El domador mantuvo una cara recta y fría, mientras un estruendoso rugido atravesó el aire.
En lugar de saltar, el cuerpo de la rana temblaba.
 
«…»
 
«…»
 
«…¿Qué?»
 
Todos esperaban que derribara la pared o saltara sobre ella, no que se enterrara.
 
«¿P-Por qué se esconde ?!»
 
La rana estaba convulsionando de horror, exactamente como alguien que iba a ser golpeado hasta morir.
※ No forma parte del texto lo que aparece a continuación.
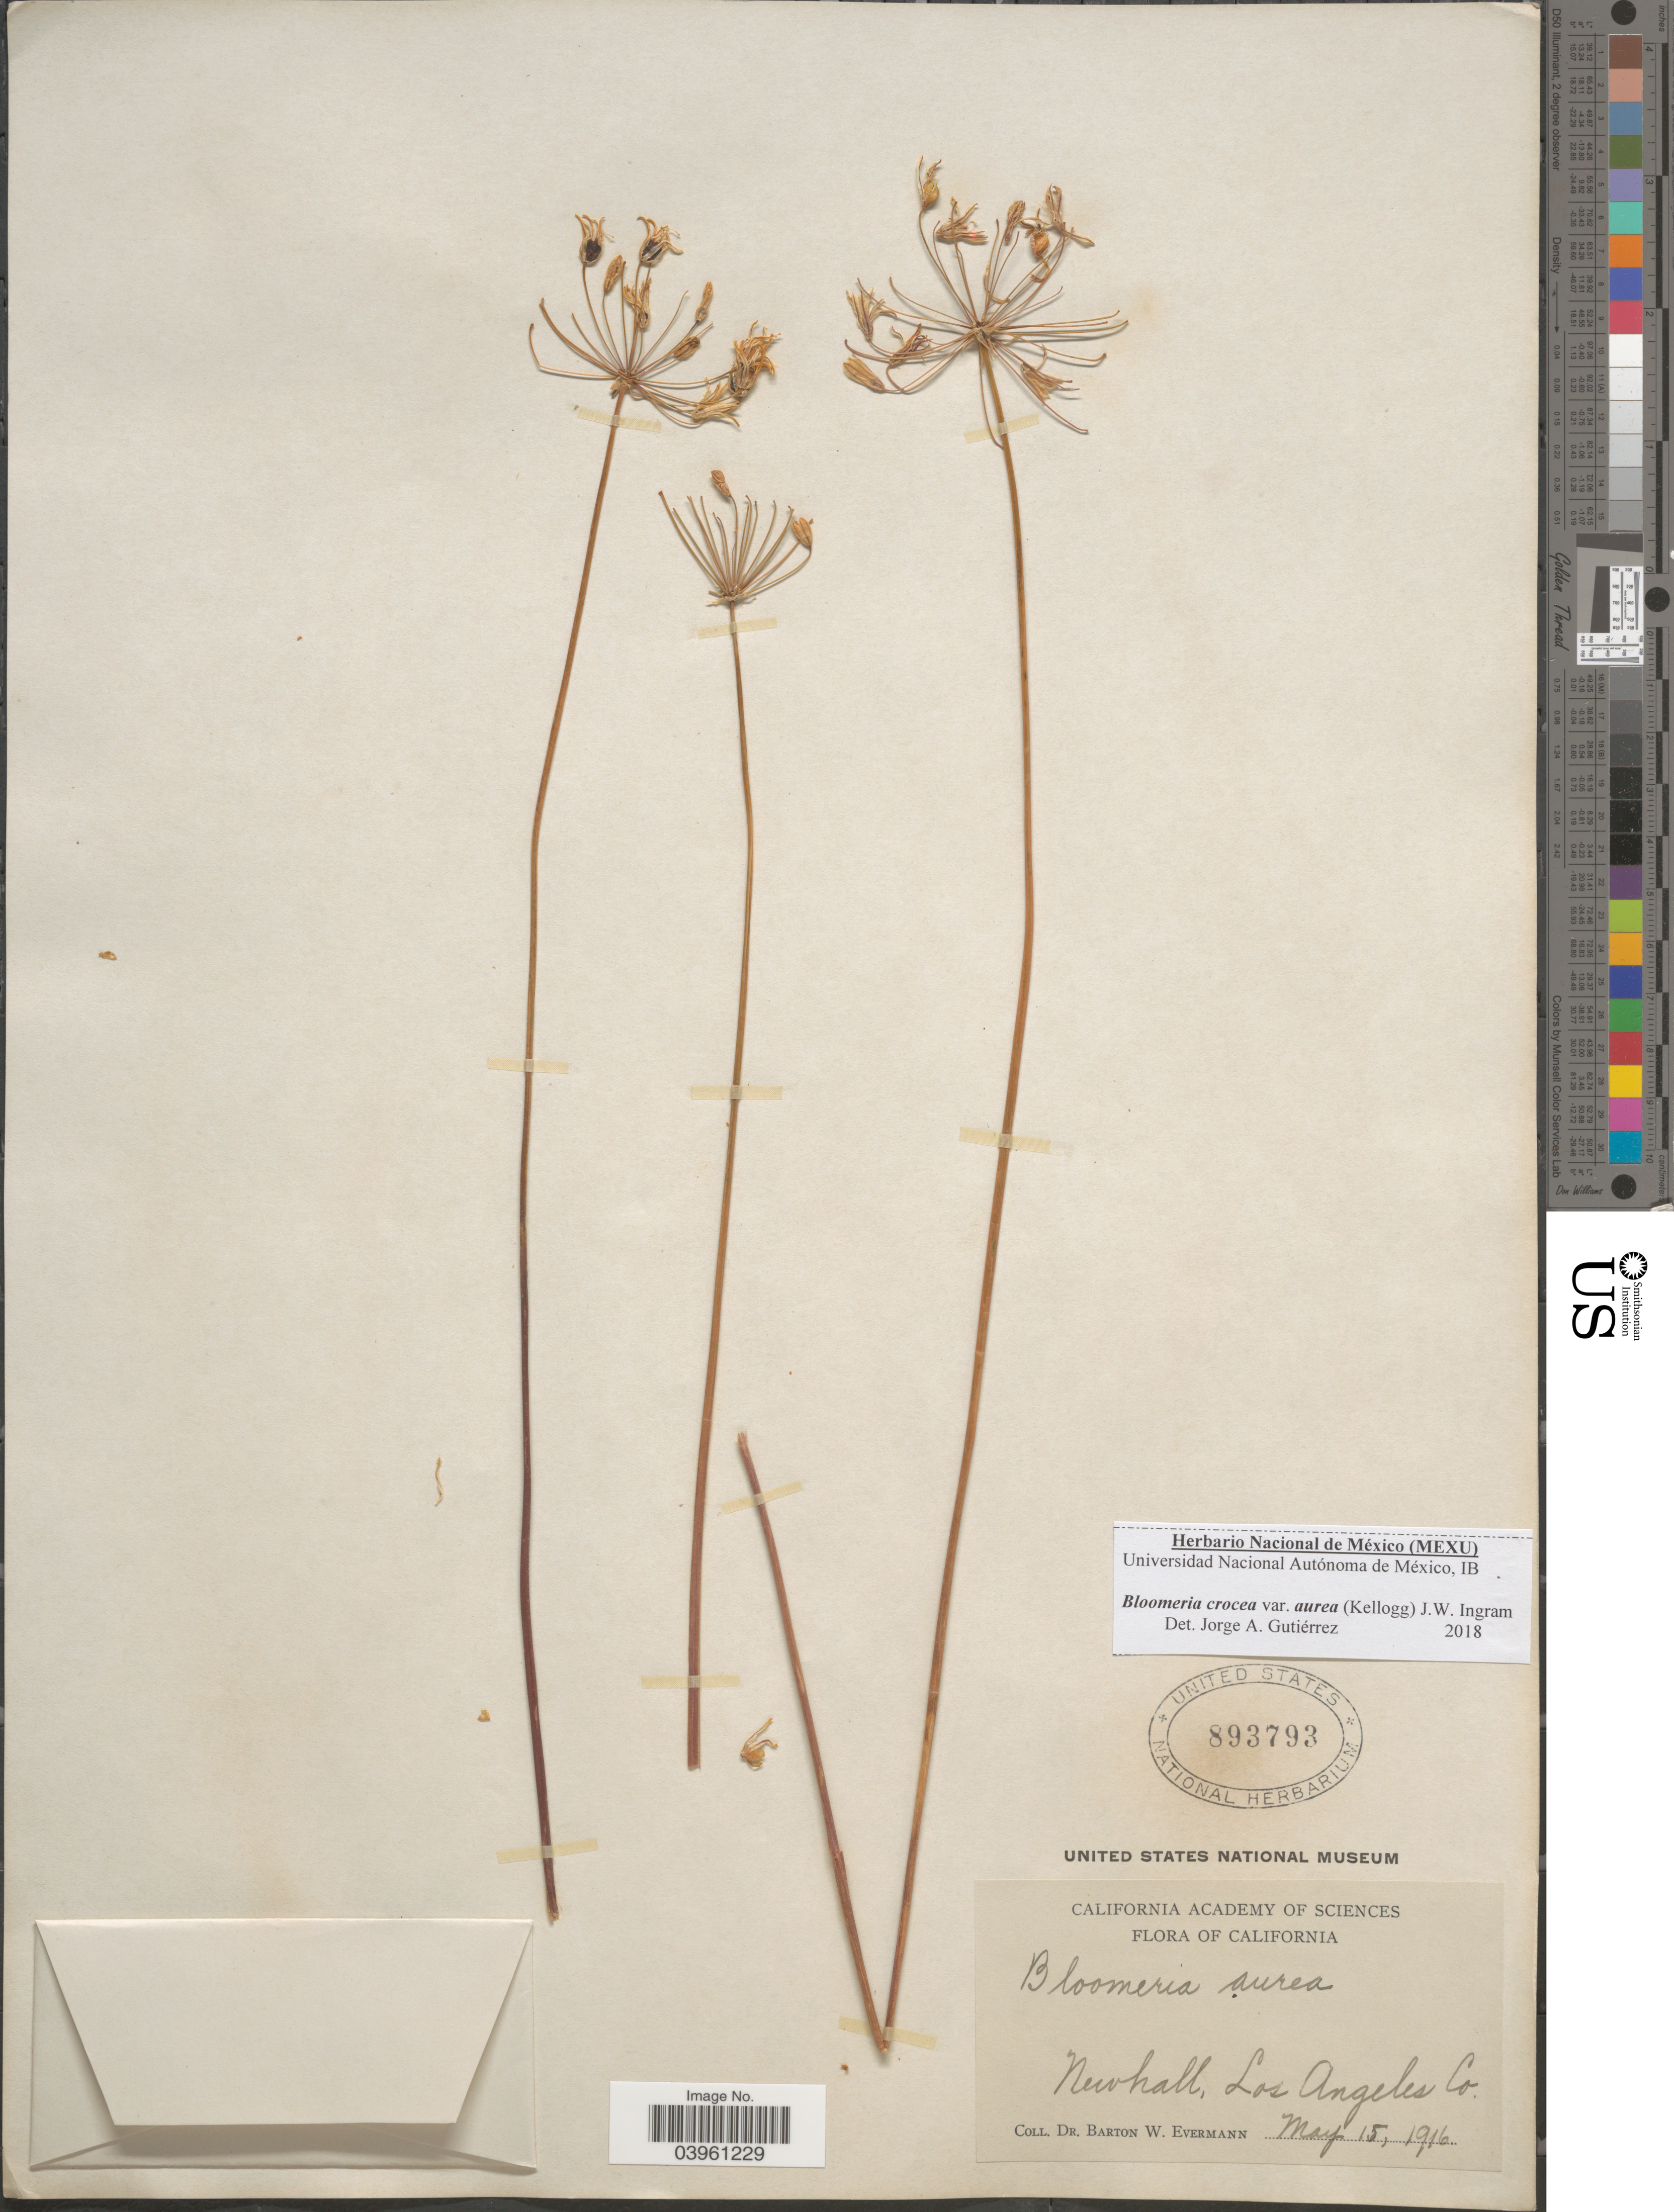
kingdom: Plantae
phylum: Tracheophyta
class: Liliopsida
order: Asparagales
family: Asparagaceae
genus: Bloomeria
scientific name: Bloomeria crocea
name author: (Torr.) Coville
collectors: B. W. Evermann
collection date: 1916-05-15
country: United States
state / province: California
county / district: Los Angeles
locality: Newhall, Los Angeles Co.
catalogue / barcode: US 893793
Pero, ¿cómo fue eso posible?
¿Hubo incluso alguien que pudiera asustar a un demonio así?
 
Al momento siguiente, una sombra cubrió el sol y el cielo se oscureció como si fuera invierno. Un estruendo sacudió el aire violentamente, y los soldados miraron hacia arriba solo para congelarse de miedo.
 
El monstruo más fuerte del mundo, el enemigo inmejorable, el señor de los cielos, que incluso podía asustar a los demonios, estaba flotando sobre ellos.
 
«Dragon puede ganar esta pelea».
 
El sirviente más fuerte de Raiz abrió su boca, y una enorme cantidad de poder mágico comenzó a fluir de su garganta. Al siguiente momento, un sinfín de fuego, Aliento de Dragon, cubrió a los monstruos y su líder, así como a una vasta área de las llanuras.